The initial primary survey revealed the following:
- Airway – intact, cervical spine supported by manual midline immobilisation.
- Breathing – respiratory rate 28/min, equal expansion, no chest crepitus, no subcutaneous emphysema.
- Circulation – palpable radial pulse, heart rate 70/ min, soft abdomen, pelvis well-aligned and no significant external blood loss.
- Disability – GCS 9 (M4), significant agitation, boggy haematoma to right occiput, blood from right ear, blood sugar level 7.7 mmol/l and moving all limbs.
- Exposure – open right tibia/fibula fracture with significant exposure of displaced tibia.
The initial plan was to sedate the patient with ketamine to facilitate extrication to the ambulance, where a rapid sequence intubation (RSI – drug assisted intubation) would occur. The CCP undertook procedural sedation, using 10mg aliquots of ketamine to settle the patient. A total of 50mg of ketamine was administered.
Following completion of the RSI checklist, a further 100mg ketamine and 100mg Rocuronium (muscle paralysis) was administered and the patient was intubated on first pass. No hypoxia or hypotension resulted. An orogastric tube was inserted and a heating blanket applied, with the patient then departing scene for hospital.
The scene flowed well because of excellent teamwork by ACP, CCP and HARU officers. The patient arrived in hospital 34 minutes post the Triple Zero (000) call, fully packaged allowing immediate transfer to the CT scan and reducing time to identification of critical injuries. Each officer contributed to excellent team work.
A pre-hospital ultrasound was not performed due to the relatively short scene time and haemodynamic stability. It was reinforced that such a scan should still be done, often undertaken whilst other procedures, such as limb splinting is being done. Although it was acknowledged the individual officer workload was intense.

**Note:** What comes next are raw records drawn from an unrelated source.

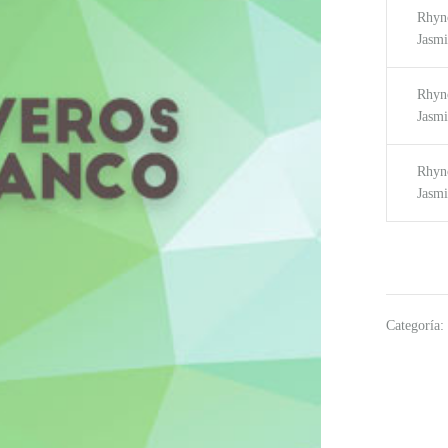
Rhyn
Jasmi
Rhyn
Jasmi
Rhyn
Jasmi
Categoría:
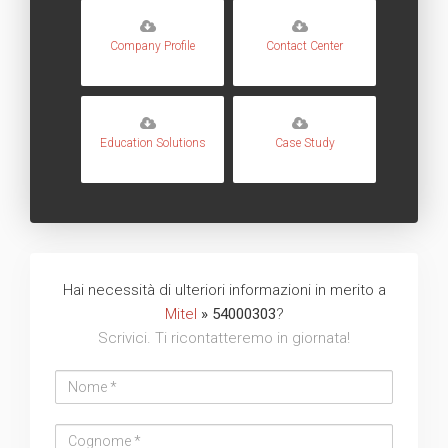
Company Profile
Contact Center
Education Solutions
Case Study
Hai necessità di ulteriori informazioni in merito a
Mitel
» 54000303
?
Scrivici. Ti ricontatteremo in giornata!
Nome
Cognome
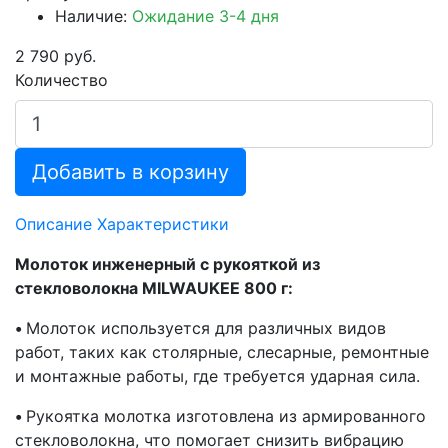
Наличие:
Ожидание 3-4 дня
2 790 руб.
Количество
Добавить в корзину
Описание
Характеристики
Молоток инженерный с рукояткой из
стекловолокна MILWAUKEE 800 г:
•
Молоток используется для различных видов
работ, таких как столярные, слесарные, ремонтные
и монтажные работы, где требуется ударная сила.
•
Рукоятка молотка изготовлена из армированного
стекловолокна, что помогает снизить вибрацию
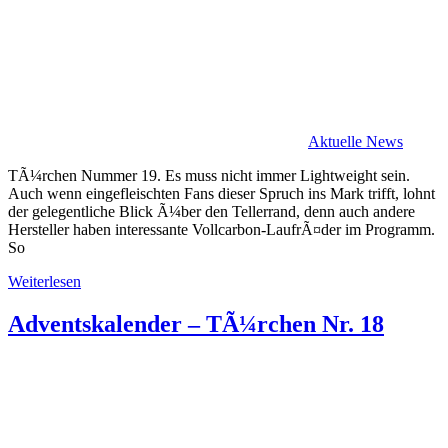
Aktuelle News
TÃ¼rchen Nummer 19. Es muss nicht immer Lightweight sein.
Auch wenn eingefleischten Fans dieser Spruch ins Mark trifft, lohnt
der gelegentliche Blick Ã¼ber den Tellerrand, denn auch andere
Hersteller haben interessante Vollcarbon-LaufrÃ¤der im Programm.
So
Weiterlesen
Adventskalender – TÃ¼rchen Nr. 18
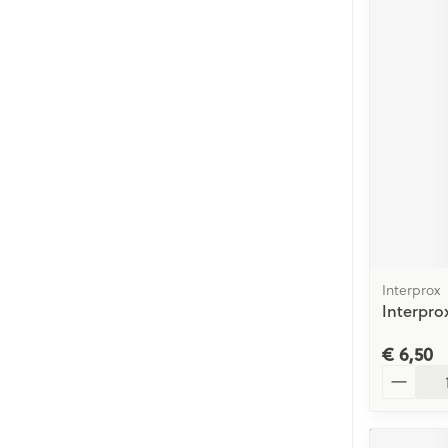
Interprox
Interprox
€ 6,50
Aantal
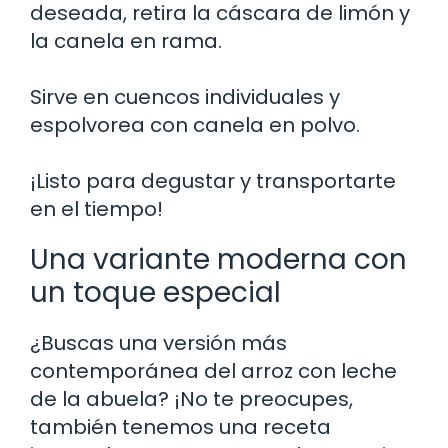
deseada, retira la cáscara de limón y
la canela en rama.
Sirve en cuencos individuales y
espolvorea con canela en polvo.
¡Listo para degustar y transportarte
en el tiempo!
Una variante moderna con
un toque especial
¿Buscas una versión más
contemporánea del arroz con leche
de la abuela? ¡No te preocupes,
también tenemos una receta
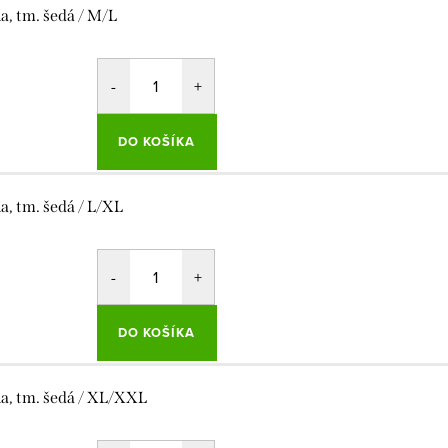
la, tm. šedá / M/L
DO KOŠÍKA
la, tm. šedá / L/XL
DO KOŠÍKA
la, tm. šedá / XL/XXL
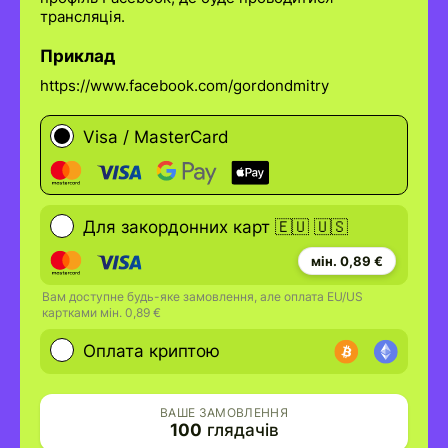
трансляція.
Приклад
https://www.facebook.com/gordondmitry
Visa / MasterCard
Для закордонних карт 🇪🇺 🇺🇸
мін. 0,89 €
Вам доступне будь-яке замовлення, але оплата EU/US
картками мін. 0,89 €
Оплата криптою
ВАШЕ ЗАМОВЛЕННЯ
100
глядачів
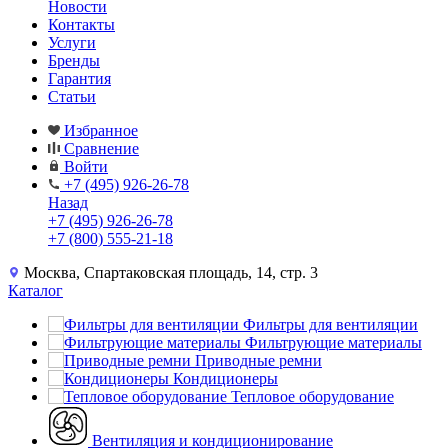
Новости
Контакты
Услуги
Бренды
Гарантия
Статьи
Избранное
Сравнение
Войти
+7 (495) 926-26-78
Назад
+7 (495) 926-26-78
+7 (800) 555-21-18
Москва, Спартаковская площадь, 14, стр. 3
Каталог
Фильтры для вентиляции
Фильтрующие материалы
Приводные ремни
Кондиционеры
Тепловое оборудование
Вентиляция и кондиционирование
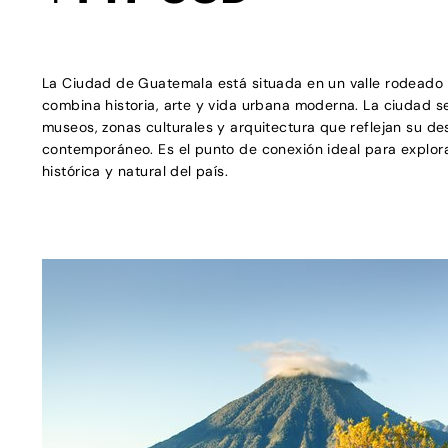
La Ciudad de Guatemala está situada en un valle rodeado
combina historia, arte y vida urbana moderna. La ciudad se
museos, zonas culturales y arquitectura que reflejan su des
contemporáneo. Es el punto de conexión ideal para explora
histórica y natural del país.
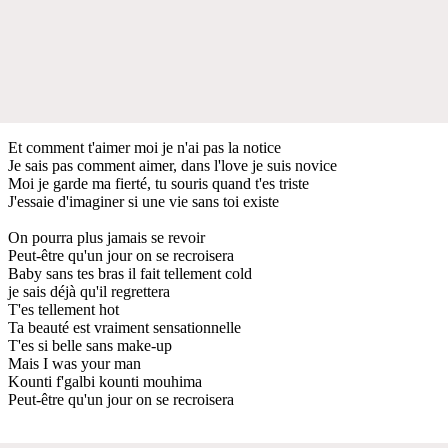
Et comment t'aimer moi je n'ai pas la notice
Je sais pas comment aimer, dans l'love je suis novice
Moi je garde ma fierté, tu souris quand t'es triste
J'essaie d'imaginer si une vie sans toi existe
On pourra plus jamais se revoir
Peut-être qu'un jour on se recroisera
Baby sans tes bras il fait tellement cold
je sais déjà qu'il regrettera
T'es tellement hot
Ta beauté est vraiment sensationnelle
T'es si belle sans make-up
Mais I was your man
Kounti f'galbi kounti mouhima
Peut-être qu'un jour on se recroisera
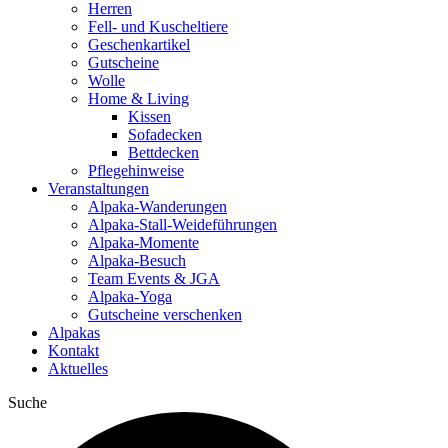
Herren
Fell- und Kuscheltiere
Geschenkartikel
Gutscheine
Wolle
Home & Living
Kissen
Sofadecken
Bettdecken
Pflegehinweise
Veranstaltungen
Alpaka-Wanderungen
Alpaka-Stall-Weideführungen
Alpaka-Momente
Alpaka-Besuch
Team Events & JGA
Alpaka-Yoga
Gutscheine verschenken
Alpakas
Kontakt
Aktuelles
Suche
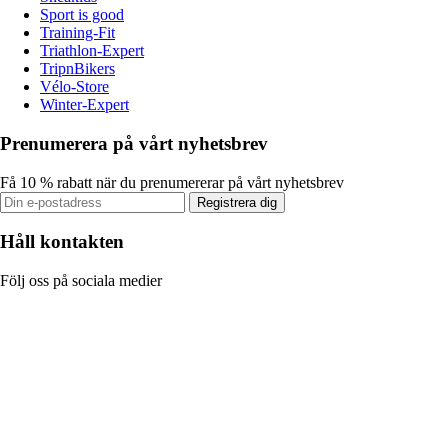
Sport is good
Training-Fit
Triathlon-Expert
TripnBikers
Vélo-Store
Winter-Expert
Prenumerera på vårt nyhetsbrev
Få 10 % rabatt när du prenumererar på vårt nyhetsbrev
Registrera dig
Håll kontakten
Följ oss på sociala medier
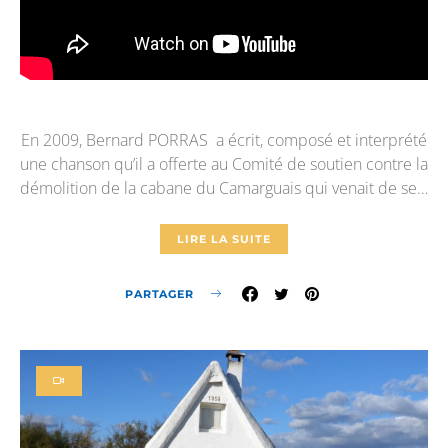
En 2009, Bernard PORRAS a écrit, composé et interprété
une chanson qu’il a offerte au Comité de soutien contre la
démolition de la cabane du Camarguais qui venait de se…
LIRE LA SUITE
PARTAGER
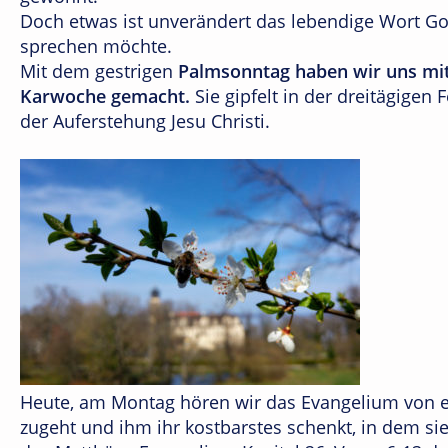
Doch etwas ist unverändert das lebendige Wort Got
sprechen möchte.
Mit dem gestrigen
Palmsonntag haben wir uns mit
Karwoche gemacht.
Sie gipfelt in der dreitägigen 
der Auferstehung Jesu Christi.
Heute, am Montag hören wir das Evangelium von ei
zugeht und ihm ihr kostbarstes schenkt, in dem sie 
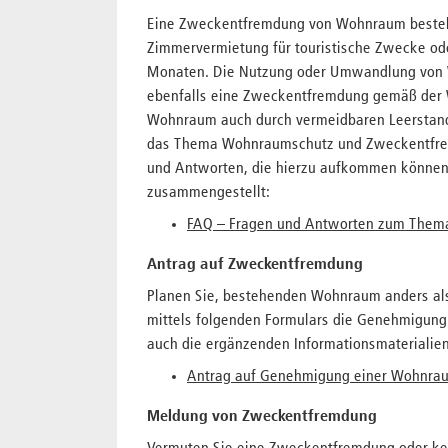
Eine Zweckentfremdung von Wohnraum besteht
Zimmervermietung für touristische Zwecke od
Monaten. Die Nutzung oder Umwandlung von W
ebenfalls eine Zweckentfremdung gemäß der 
Wohnraum auch durch vermeidbaren Leerstand 
das Thema Wohnraumschutz und Zweckentfre
und Antworten, die hierzu aufkommen können
zusammengestellt:
FAQ – Fragen und Antworten zum Them
Antrag auf Zweckentfremdung
Planen Sie, bestehenden Wohnraum anders al
mittels folgenden Formulars die Genehmigun
auch die ergänzenden Informationsmaterialie
Antrag auf Genehmigung einer Wohnr
Meldung von Zweckentfremdung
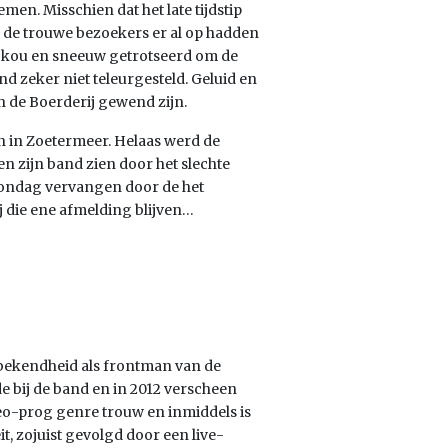
en. Misschien dat het late tijdstip
ie de trouwe bezoekers er al op hadden
n kou en sneeuw getrotseerd om de
d zeker niet teleurgesteld. Geluid en
n de Boerderij gewend zijn.
en in Zoetermeer. Helaas werd de
n zijn band zien door het slechte
zondag vervangen door de het
j die ene afmelding blijven…
0 bekendheid als frontman van de
de bij de band en in 2012 verscheen
neo-prog genre trouw en inmiddels is
feit, zojuist gevolgd door een live-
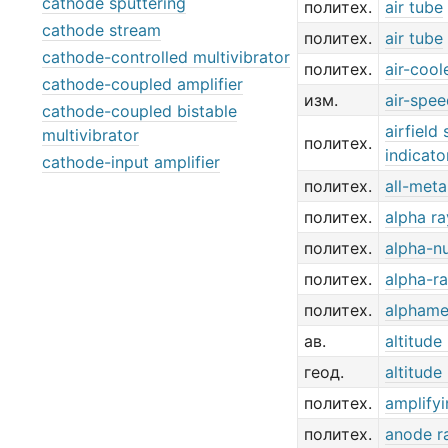
cathode sputtering
политех.
air tube
cathode stream
политех.
air tube
cathode-controlled multivibrator
политех.
air-cool
cathode-coupled amplifier
изм.
air-spee
cathode-coupled bistable
airfiel
multivibrator
политех.
indicato
cathode-input amplifier
политех.
all-meta
политех.
alpha ra
политех.
alpha-nu
политех.
alpha-r
политех.
alphamer
ав.
altitude
геод.
altitude
политех.
amplifyi
политех.
anode r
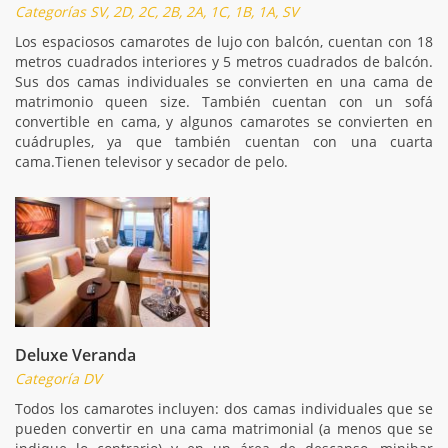
Categorías SV, 2D, 2C, 2B, 2A, 1C, 1B, 1A, SV
Los espaciosos camarotes de lujo con balcón, cuentan con 18
metros cuadrados interiores y 5 metros cuadrados de balcón.
Sus dos camas individuales se convierten en una cama de
matrimonio queen size. También cuentan con un sofá
convertible en cama, y algunos camarotes se convierten en
cuádruples, ya que también cuentan con una cuarta
cama.Tienen televisor y secador de pelo.
Deluxe Veranda
Categoría DV
Todos los camarotes incluyen: dos camas individuales que se
pueden convertir en una cama matrimonial (a menos que se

Discussion regarding the option of titrated ketamine (10mg) versus a single 0.5mg/kg dose was debated at length in the audit. The HARU officer felt the small titrated dose allowed for observation of the haemodynamic and neurological response. This is especially important in the setting of potential significant blood loss. Despite ketamine usually resulting in a good haemodynamic response, when the patient has profound blood loss this effect is compromised.
Each paramedic contributes to the outcome, no matter what clinical level. Appropriate task allocation and working in parallel optimises patient care and scene time. The paramedics attempt to think five to ten minutes ahead, to plan interventions proactively and not be reactive (e.g. ultrasound). Ketamine is a great pre-hospital drug but has limitations in certain circumstances.
“Trauma injuries represent a significant cost burden to the community and this very valuable intervention speeds the time it takes to get a person with traumatic injuries to definitive care, which improves their chances of recovery.”
Professor Steve Rashford
Professor Steve Rashford is a specialist emergency physician and medical director for the Queensland Ambulance Service. He has 25 years experience in major trauma resuscitation, including developing innovative prehospital techniques in anaesthesia, ultrasound, blood transfusion and surgical approaches to complex chest injuries.